Clemens Alexandrinus.

HE was, by his own confession, a scholar of Pantænus, and of the same philosophical cast of mind. He was of the eclectic sect. It is sincerely to be regretted that Clemens had any acquaintance with them; so far as he mixed christianity with their notions, so far he tarnished it, and by his zeal, activity, learning, and reputation, at the same time that he taught many, he clouded the light of the gospel among those, who yet in fundamentals were profited by his instruction. Hear how he describes himself: "I espouse not this or that philosophy, not the stoic, nor the platonic, nor the epicurian, nor that of Aristotle; but whatever any of these sects had said, that was fit and just, that taught righteousness with a divine and religious knowledge, selecting all this, I call it philosophy.'

It is evident from hence, that from the time that this philosophizing spirit had entered into the church, through Justin, it had procured to itself a respect to which its merit no way entitled it.
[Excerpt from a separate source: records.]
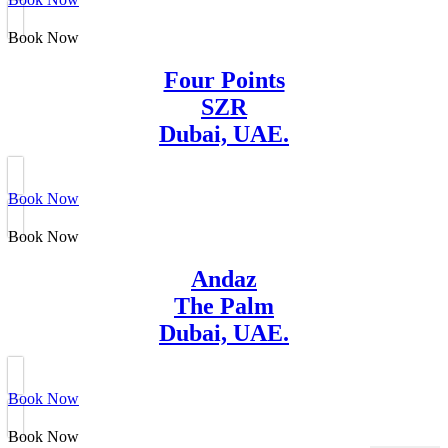
Book Now
Four Points
SZR
Dubai, UAE.
Book Now
Book Now
Andaz
The Palm
Dubai, UAE.
Book Now
Book Now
What is there even of good ethics in all the philosophers, which Clement might not have learnt in the New Testament, and much more perfectly, and without the danger of pernicious adulterations? Doubtless many valuable purposes are answered by an acquaintance with these writers; but to dictate to us in religion, Clement should have known, was no part of their business: that "the world by wisdom knew not God," and "beware of philosophy." The christian world was now gradually learning to neglect these cautions, and divine knowledge is certainly much too high a term for any human doctrine whatever.

* Strom. 11. See Cave's life of Clemens.